PoseCNN: A Convolutional Neural Network for 6D Object Pose Estimation in Cluttered Scenes

pose

  • Main Idea

    • Propose a novel Convolutional Neural Network (CNN) for end-to-end 6D pose estimation named PoseCNN.

    • A key idea behind PoseCNN is to decouple the pose estimation task into different components, which enables the network to explicitly model the dependencies and independencies between them.

    • Propose two new loss functions [PoseLoss PLoss, ShapeMatch-Loss SLoss ] are introduced for rotation estimation, with the ShapeMatch-Loss designed for symmetric objects

    • PoseCNN is able to handle occlusion and symmetric objects in cluttered scenes.


  • Contribution

    1. Propose a novel convolutional neural network for 6D object pose estimation named PoseCNN. Our network achieves end-to-end 6D pose estimation and is very robust to occlusions between objects.

    2. Introduce ShapeMatch-Loss, a new training loss function for pose estimation of symmetric objects.

    3. Contribute a large scale RGB-D video dataset (YCB-Video) for 6D object pose estimation, where we provide 6D pose annotations for 21 YCB objects.


  • Model

    1. Predicts an object label for each pixel in the input image.

    2. Estimate the 2D pixel coordinates of the object center by predicting a unit vector from each pixel towards the center.

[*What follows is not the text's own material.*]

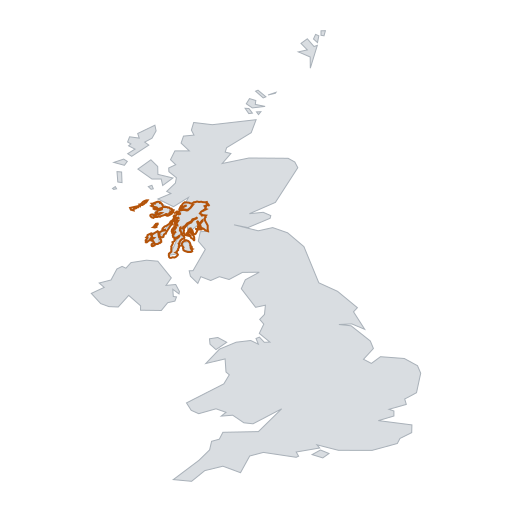 location of Argyll and Bute within United Kingdom
{"feature_id": "GBR-2746", "entity_name": "Argyll and Bute", "entity_type": "Unitary District", "adm_level": 1, "iso_a3": "GBR", "parent_name": "United Kingdom", "parent_adm1": "", "projection": "robinson", "projection_center": [-5.597, 55.994], "detail": "fine", "context": "in_parent", "style": "outline", "palette": "amber", "viewbox_px": 512, "rotation_deg": 0, "n_neighbors": 0, "source": "natural_earth", "source_scale": "10m", "svg_char_len": 9781}
<svg xmlns="http://www.w3.org/2000/svg" viewBox="0 0 512 512"><path d="M281.7,408.8L253.0,423.8L243.9,422.8L232.7,415.2L221.2,416.1L226.0,412.3L216.0,408.8L198.7,413.7L191.2,410.3L186.5,402.9L223.8,383.9L229.3,374.8L226.0,372.0L225.1,358.9L205.8,363.5L219.5,349.1L236.2,342.2L250.7,340.5L258.4,344.2L256.0,338.5L259.4,337.1L264.3,342.3L269.9,342.1L259.3,333.4L263.8,324.1L259.7,319.4L264.5,314.4L265.4,305.2L255.6,307.3L241.3,288.7L245.3,279.8L259.3,272.2L242.4,272.4L229.1,279.5L219.4,276.7L210.7,280.5L200.8,276.7L197.8,283.4L190.4,276.2L189.2,270.8L193.0,270.7L205.3,249.4L198.3,241.2L200.3,231.7L208.2,231.3L199.7,226.7L201.1,222.2L187.7,233.4L187.4,226.0L194.7,219.1L182.2,228.0L182.1,238.3L176.6,254.0L169.7,255.2L178.3,237.0L174.4,236.5L177.3,218.4L188.5,197.4L173.5,206.7L157.9,199.0L170.9,193.5L166.7,191.4L175.4,183.1L176.4,177.7L168.9,171.7L168.7,168.0L175.7,164.7L170.5,159.7L174.9,150.9L189.3,150.9L181.1,143.1L183.5,136.1L194.0,135.1L191.4,130.1L193.7,122.5L212.3,124.7L256.1,119.7L251.2,132.7L226.6,147.7L225.2,152.1L230.9,153.5L222.2,163.5L249.0,158.0L288.1,158.3L294.8,162.0L297.8,167.7L275.4,202.4L249.4,213.7L263.2,212.3L270.8,215.6L270.1,218.3L247.9,227.6L234.0,224.8L258.2,230.8L272.7,227.6L287.6,232.8L303.9,246.6L318.8,282.8L337.5,291.3L357.4,307.7L353.5,311.8L364.7,329.3L351.8,323.9L338.9,324.5L351.1,325.8L370.3,341.0L373.4,348.5L363.5,359.3L371.4,363.4L380.5,356.7L404.3,358.5L417.5,365.7L420.7,373.2L416.5,392.7L404.7,399.0L406.3,404.4L389.0,409.3L393.9,411.0L393.9,416.0L378.3,420.6L411.9,424.9L411.7,432.6L400.0,438.4L397.3,443.5L372.0,450.4L338.4,450.3L316.9,444.8L319.7,448.0L296.2,452.0L298.6,456.2L296.2,457.3L263.4,452.4L249.7,456.0L240.5,472.7L222.9,466.2L204.8,470.6L191.6,481.3L173.3,479.6L199.1,460.2L209.6,449.9L211.6,441.3L219.3,439.2L222.9,432.3L258.4,431.6L281.7,408.8ZM161.3,310.5L140.5,310.2L140.6,305.8L128.7,295.4L118.2,307.0L108.9,306.6L100.7,303.6L91.3,293.4L104.2,287.4L99.2,283.0L111.0,280.0L116.9,269.0L122.1,266.4L125.9,268.2L131.0,262.6L146.5,260.2L157.8,261.2L171.3,277.9L166.0,285.4L175.7,284.5L179.4,291.4L179.0,293.9L172.8,289.3L173.3,296.5L176.5,296.9L174.9,301.1L167.7,302.7L161.3,310.5ZM156.1,130.9L152.0,138.2L144.7,142.1L148.8,145.1L131.7,156.3L127.7,153.7L135.0,149.1L128.6,145.8L130.9,143.9L127.6,142.0L129.6,136.8L139.2,138.1L137.7,133.5L154.9,125.2L156.1,130.9ZM157.7,166.5L157.9,174.4L172.9,178.0L162.7,185.5L161.2,179.0L151.9,179.0L137.9,169.1L150.9,159.8L157.7,166.5ZM307.3,38.8L314.0,46.5L317.3,45.4L310.3,68.2L310.2,57.0L298.3,51.9L307.3,49.9L301.0,43.4L307.3,38.8ZM169.4,214.5L152.0,216.6L157.7,208.5L151.9,205.2L158.9,202.0L169.9,208.5L169.4,214.5ZM217.8,337.5L226.7,342.3L216.0,349.6L210.0,344.2L209.5,338.8L217.8,337.5ZM157.9,231.6L159.2,242.9L152.1,245.0L152.3,237.9L146.1,241.3L148.7,234.8L157.9,231.6ZM255.8,100.5L255.3,104.4L265.1,106.4L252.3,107.9L246.3,103.8L249.5,98.6L255.8,100.5ZM191.3,251.6L183.9,250.3L182.6,242.6L188.7,241.6L191.3,251.6ZM329.0,453.5L322.8,457.9L312.1,454.6L320.5,450.0L329.0,453.5ZM163.1,236.4L159.8,233.2L171.1,223.9L168.7,228.5L163.1,236.4ZM123.7,159.1L127.3,161.4L124.4,165.3L113.8,162.4L123.7,159.1ZM122.0,182.6L117.8,182.0L117.0,171.6L121.6,172.0L122.0,182.6ZM317.5,42.6L313.5,39.0L315.6,34.4L318.8,35.8L317.5,42.6ZM265.9,96.8L263.2,97.9L255.6,91.2L258.0,90.2L265.9,96.8ZM252.4,113.1L248.8,113.6L245.1,108.3L248.9,108.5L252.4,113.1ZM325.4,30.7L324.0,35.8L321.0,35.3L321.0,30.8L325.4,30.7ZM275.3,93.3L268.0,95.0L276.0,92.3L275.3,93.3ZM153.3,188.8L151.1,189.3L148.3,186.6L151.9,185.3L153.3,188.8ZM260.9,111.7L258.5,114.6L256.5,111.9L260.9,111.7ZM145.1,202.8L140.6,204.2L146.6,201.2L145.1,202.8ZM116.6,188.8L113.7,189.4L112.5,188.5L115.3,186.6L116.6,188.8Z" fill="#d9dde1" stroke="#a8b0b8" stroke-width="1"/><path d="M208.0,231.2L205.3,230.3L203.6,228.8L201.7,228.0L200.8,227.0L200.4,225.5L199.9,225.4L199.7,225.7L199.9,226.7L201.9,229.1L201.7,229.4L200.3,229.5L199.5,229.3L199.2,228.7L199.0,226.0L200.3,223.6L202.6,221.0L202.6,220.2L201.8,220.8L199.5,224.1L198.8,224.1L198.5,223.8L198.6,222.5L198.1,221.6L197.7,221.4L197.2,221.8L198.4,225.4L198.3,226.1L197.8,226.5L198.2,229.2L196.1,228.9L196.1,229.2L197.3,229.9L197.5,230.3L195.7,233.7L194.9,234.2L193.8,234.0L193.3,233.5L192.4,230.5L191.1,229.2L190.7,228.4L190.1,228.7L191.9,231.6L192.1,232.5L191.9,232.9L189.1,231.4L188.8,230.0L187.8,232.2L186.8,233.2L188.2,235.7L185.0,234.9L184.7,234.5L184.5,233.5L183.7,232.8L183.7,231.6L184.1,230.5L183.7,228.9L188.0,223.8L191.2,222.5L193.2,219.8L196.6,218.4L197.2,217.3L195.4,218.5L192.5,219.3L191.1,221.5L187.2,223.4L184.6,226.4L183.4,226.7L183.1,228.0L182.7,228.4L181.2,228.5L180.6,228.3L180.5,227.5L180.1,227.8L179.9,230.6L180.7,230.9L181.3,232.9L181.7,233.2L181.4,233.7L181.9,234.0L181.4,234.3L183.2,235.7L184.1,236.7L184.4,237.8L184.1,238.3L182.1,239.1L180.6,240.3L179.7,241.7L179.4,243.1L178.7,243.5L179.0,244.0L178.9,244.9L179.9,245.7L179.7,246.2L178.8,246.6L179.0,247.4L178.1,248.8L178.1,250.1L177.7,250.2L176.4,252.1L175.7,252.5L176.4,252.8L177.0,253.3L177.9,254.7L177.6,255.3L176.0,256.8L174.6,257.5L172.5,257.3L171.4,257.8L170.1,257.9L169.2,257.2L168.8,255.4L168.9,253.7L171.4,251.6L171.2,248.9L171.6,247.7L171.2,246.8L172.8,243.6L172.9,242.8L172.5,242.2L174.3,241.2L175.8,238.8L178.3,237.5L179.3,236.4L179.9,235.2L176.7,237.7L175.2,238.5L174.7,238.5L175.0,238.0L173.2,237.2L172.7,235.2L174.1,233.7L174.5,232.8L176.1,231.5L172.8,233.5L172.3,233.2L172.0,232.2L175.6,228.3L176.1,227.2L175.7,227.1L174.3,227.8L174.1,228.5L172.7,229.7L172.7,230.6L172.2,231.4L171.7,231.1L172.0,229.5L175.9,224.8L177.4,225.2L177.3,224.7L176.8,224.4L176.5,223.4L178.1,221.0L177.1,221.2L175.0,223.0L175.6,221.3L176.8,219.8L176.5,219.3L176.9,218.8L178.6,218.3L178.6,218.0L178.0,217.6L175.4,218.4L175.3,217.6L176.0,215.2L177.0,214.2L178.5,214.3L180.1,213.9L180.1,213.6L177.2,213.9L178.1,212.2L179.1,211.7L179.0,211.3L179.8,210.5L180.9,210.1L184.1,209.9L186.8,210.5L187.8,210.3L190.7,207.7L192.5,205.4L191.8,205.6L190.5,207.6L188.1,209.6L186.7,209.8L183.2,209.2L182.3,209.8L181.8,209.5L181.3,207.9L179.9,209.3L179.4,209.1L180.7,206.5L181.5,207.1L183.0,207.3L186.7,205.4L182.5,206.8L181.2,206.2L182.9,203.7L184.7,202.3L189.1,202.7L189.9,203.2L192.1,203.6L193.9,202.2L195.5,202.1L197.0,201.5L199.0,202.0L201.3,201.7L202.4,202.1L205.2,202.3L206.8,202.0L206.9,202.6L206.6,202.9L206.6,203.4L207.7,203.6L208.9,205.2L208.7,205.4L207.7,205.0L204.5,206.1L204.7,206.5L205.9,207.0L205.1,208.8L206.3,209.2L205.4,209.7L203.6,210.0L203.5,210.7L202.0,211.1L201.0,211.9L199.9,213.5L201.9,214.6L201.6,215.4L201.8,215.6L203.7,215.2L206.0,215.5L205.3,216.3L205.7,217.1L205.2,217.5L204.8,218.5L205.0,220.6L207.7,225.5L207.7,229.1L208.0,231.2ZM172.3,210.8L173.3,212.2L171.8,212.5L171.4,212.3L171.2,211.7L170.5,211.6L170.6,212.2L169.2,213.3L169.2,213.6L171.5,213.0L172.0,213.2L171.8,213.7L168.4,215.6L167.1,215.8L166.1,215.3L166.9,214.5L167.0,214.2L166.3,214.0L165.5,214.2L164.9,214.9L161.0,216.1L160.0,216.8L158.9,216.4L157.4,217.0L154.4,217.0L153.5,217.9L151.6,217.3L150.5,216.2L150.3,215.4L150.6,214.8L152.1,214.4L152.8,214.5L154.2,215.9L154.8,215.3L154.1,215.0L156.1,215.1L157.2,214.5L159.4,214.2L161.5,213.0L160.7,212.9L157.2,213.9L156.4,213.9L155.6,213.0L156.1,212.3L157.1,211.9L158.1,210.2L159.6,210.2L161.9,209.3L162.1,208.5L161.7,207.9L158.1,209.1L156.6,207.4L152.9,206.7L151.3,205.9L152.8,205.1L151.7,203.7L152.9,203.6L153.9,203.1L154.8,203.6L155.1,202.6L157.3,201.8L158.4,201.7L160.3,202.3L160.1,203.1L161.1,203.2L161.9,204.0L163.4,207.0L167.0,207.1L167.7,207.6L168.9,207.4L170.1,208.5L171.6,208.7L172.5,210.1L173.6,210.2L173.4,211.1L172.3,210.8ZM161.1,240.0L161.3,241.9L160.2,242.8L160.0,242.5L157.8,244.0L155.1,244.2L154.7,245.3L152.7,246.2L151.9,246.0L151.5,245.1L151.7,244.2L154.2,242.8L153.1,241.0L151.5,240.6L151.7,239.8L154.0,238.0L151.4,237.7L150.7,238.2L149.5,240.3L148.5,240.8L147.0,242.2L146.1,242.4L145.7,242.0L146.1,240.6L145.7,240.2L147.5,238.0L146.4,237.4L147.1,236.9L147.6,235.0L151.3,233.3L151.8,233.5L151.1,235.2L151.4,235.9L152.0,236.3L151.8,235.2L152.5,234.3L157.6,231.2L158.2,231.7L158.9,237.0L160.5,238.4L160.2,239.4L161.1,240.0ZM192.4,249.1L191.7,249.5L192.2,251.3L190.9,252.0L187.7,252.0L184.8,251.0L183.5,250.2L183.0,248.2L183.5,247.4L182.0,245.7L181.8,244.7L181.9,243.4L183.1,241.6L184.1,241.0L185.2,240.8L185.0,240.2L186.1,240.2L188.3,241.0L189.5,242.2L190.0,243.1L190.6,245.1L190.3,245.7L191.7,246.7L191.8,247.6L190.7,247.9L190.8,248.5L192.4,249.1ZM166.3,225.9L171.4,222.4L172.1,222.7L172.3,223.6L172.3,224.1L170.6,225.6L166.5,231.8L165.8,233.5L165.5,233.4L163.9,234.6L163.4,236.9L162.5,237.3L161.3,237.2L160.1,236.7L159.6,235.6L159.3,233.6L159.7,232.2L162.2,230.8L164.8,230.4L165.8,229.8L162.8,230.0L162.3,229.3L162.7,228.4L164.6,226.5L166.3,225.9ZM193.7,239.1L194.3,239.6L194.2,240.2L193.8,240.2L193.1,239.1L190.9,237.7L190.2,235.3L188.8,234.5L188.2,233.1L188.2,232.5L189.3,232.0L192.1,233.8L192.2,234.7L193.1,235.2L194.0,236.8L194.3,238.1L193.7,239.1ZM130.1,207.9L138.2,206.1L138.6,206.8L138.1,207.3L136.2,207.5L136.1,208.2L134.0,208.9L133.4,209.6L133.6,210.4L130.9,209.7L130.1,207.9ZM147.6,200.3L146.1,202.5L145.2,202.8L144.0,204.0L142.3,205.0L140.6,204.9L140.3,205.7L139.5,204.5L140.4,204.4L141.2,203.8L143.1,201.8L144.1,201.2L146.4,200.3L147.6,200.3ZM155.5,224.5L156.2,224.5L156.5,224.4L156.3,223.8L157.3,223.6L157.7,223.6L157.8,224.1L156.8,225.4L156.4,226.2L156.5,227.0L154.9,227.5L153.4,227.2L153.9,226.9L154.6,225.4L155.5,224.5ZM157.0,209.3L154.5,209.3L153.7,208.8L154.4,208.1L155.2,207.9L157.0,209.3ZM174.1,217.9L174.4,218.1L174.7,217.9L174.8,218.4L173.9,220.9L173.0,219.6L174.1,217.9ZM173.6,216.4L174.5,215.3L175.7,215.3L175.0,216.5L175.2,217.0L174.5,217.3L173.8,217.1L173.6,216.4ZM172.3,220.4L172.8,221.4L170.3,222.1L170.7,221.4L172.3,220.4ZM176.5,211.6L177.5,211.6L178.3,211.3L177.2,212.5L175.7,212.7L176.5,211.6Z" fill="none" stroke="#b45309" stroke-width="2"/></svg>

Using the semantic labels, image pixels associated with an object vote on the object center location in the image. In addition, the network also estimates the distance of the object center. Assuming known camera intrinsics, estimation of the 2D object center and its distance enables us to recover its 3D translation T.

    3. Estimate the 3D Rotation R by regressing convolutional features extracted inside the bounding box of the object to a quaternion representation of R. The 2D center voting followed by rotation regression to estimate R and T can be applied to textured/texture-less objects and is robust to occlusions since the network is trained to vote on object centers even when they are occluded.

    model


  • Data and Metrics

    • Dataset

      • YCB-Video
      • Occluded-LINEMOD

      • Generate 80,000 synthetic images for training on both datasets by randomly placing objects in a scene.

    • Evaluation Metrics

      • Instance-Level Pose Estimation

        • ADD-(s)

  • Result

res

1. Result on the YCB-Video Dataset
2. Result on the Occluded-LINEMOD Dataset

  • Limitation and Futur work

    • Limitation

      • The SLOSS sometimes results in local minimums in the pose space similar to ICP.
    • Future work

      • Explore more efficient way in handle symmetric objects in 6D pose estimation in the future.